While most students are occupied with adjusting to a new semester and campus life at OSU Institute of Technology, a dozen students chose to take time from their schedules and provide community service for Okmulgee residents.
United Way’s Day of Caring is a nationally recognized event that celebrates volunteerism by bringing together teams and organizations to assist with projects that specifically provide a positive impact to the nonprofit community.
Students gathered at the Okmulgee County Homeless Shelter Thrift Store, located in historic downtown Okmulgee, and repainted the exterior wall, giving a much-needed fresh look to the building.
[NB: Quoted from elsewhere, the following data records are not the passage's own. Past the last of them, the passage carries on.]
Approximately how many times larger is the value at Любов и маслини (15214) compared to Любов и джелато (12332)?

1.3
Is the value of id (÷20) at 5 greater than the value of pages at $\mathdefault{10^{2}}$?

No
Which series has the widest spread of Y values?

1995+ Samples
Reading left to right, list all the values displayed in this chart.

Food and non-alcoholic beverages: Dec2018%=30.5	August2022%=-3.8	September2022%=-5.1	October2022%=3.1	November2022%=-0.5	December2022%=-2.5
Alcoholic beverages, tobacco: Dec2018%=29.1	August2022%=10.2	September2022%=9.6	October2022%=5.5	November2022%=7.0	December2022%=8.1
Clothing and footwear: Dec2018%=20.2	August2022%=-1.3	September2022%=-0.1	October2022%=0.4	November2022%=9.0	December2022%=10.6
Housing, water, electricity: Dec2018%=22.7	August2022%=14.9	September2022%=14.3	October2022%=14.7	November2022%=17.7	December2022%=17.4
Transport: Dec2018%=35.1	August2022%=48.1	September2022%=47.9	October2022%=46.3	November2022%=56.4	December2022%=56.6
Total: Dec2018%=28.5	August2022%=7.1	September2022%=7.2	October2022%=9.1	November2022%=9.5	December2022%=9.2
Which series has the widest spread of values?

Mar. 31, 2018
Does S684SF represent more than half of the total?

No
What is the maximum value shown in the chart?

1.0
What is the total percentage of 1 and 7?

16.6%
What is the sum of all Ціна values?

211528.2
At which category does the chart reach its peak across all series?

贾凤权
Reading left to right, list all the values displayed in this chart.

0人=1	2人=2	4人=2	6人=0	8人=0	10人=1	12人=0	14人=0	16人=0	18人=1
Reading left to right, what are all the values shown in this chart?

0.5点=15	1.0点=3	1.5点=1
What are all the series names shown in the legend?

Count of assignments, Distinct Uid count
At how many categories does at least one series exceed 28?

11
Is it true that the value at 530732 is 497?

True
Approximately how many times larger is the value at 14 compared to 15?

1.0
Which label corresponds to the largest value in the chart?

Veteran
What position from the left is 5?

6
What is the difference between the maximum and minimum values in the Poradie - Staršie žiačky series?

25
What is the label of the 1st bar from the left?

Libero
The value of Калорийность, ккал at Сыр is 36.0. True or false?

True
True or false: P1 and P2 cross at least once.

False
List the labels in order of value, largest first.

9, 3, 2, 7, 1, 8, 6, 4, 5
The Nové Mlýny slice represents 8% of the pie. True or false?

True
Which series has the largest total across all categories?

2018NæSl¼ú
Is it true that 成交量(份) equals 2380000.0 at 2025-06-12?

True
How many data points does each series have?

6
Hailey Eatherly, a culinary student at OSUIT and member of the Future Chefs Association, is from Okmulgee and said she was blessed to be able to provide service to her hometown.
“Anything I can do to help highlight this town and improve it for the betterment of the community,” said Eatherly. “Having grown up in the housing addition across the street from OSUIT, I idolized this campus and feel proud to now be a student of this facility. Getting to represent OSUIT was very important to me.”
Brenda Brewer, executive director of the Okmulgee County Homeless Shelter, organized the event and praised the younger generations represented for their selflessness.
“We hear so much negativity when it comes to younger generations,” said Brewer. “But right here, it shows we are doing something right. These students didn’t have to come out here in the heat.”
“They are all so polite and willing to help, “she added, “This is a great group of kids.”
Brewer said that when the former thrift store was destroyed by fire a few years ago, it took some time to relocate. Now located at 222 E. 6th St., the former site of a popular furniture store, they are now open and running efficiently.
“I cannot express enough of the gratitude that this community comes together to help each other,” said Brewer.
Jess Winstead, also an OSUIT culinary student and member of FCA said her inspiration for community service came from her mother.
“Back home my mother helped out the Dallas Street Choir,” she said. “It was a choir for homeless people that loved to sing and just wanted to be a part of something. She has always helped others and when Chef Becca Johnston said they still needed volunteers I raised my hand without hesitation.”
Winstead said after the project was completed at the thrift store, she immediately went back to campus and signed up for FCA.
“Knowing that there are future opportunities like this, it will also help me with my career path,” said Winstead.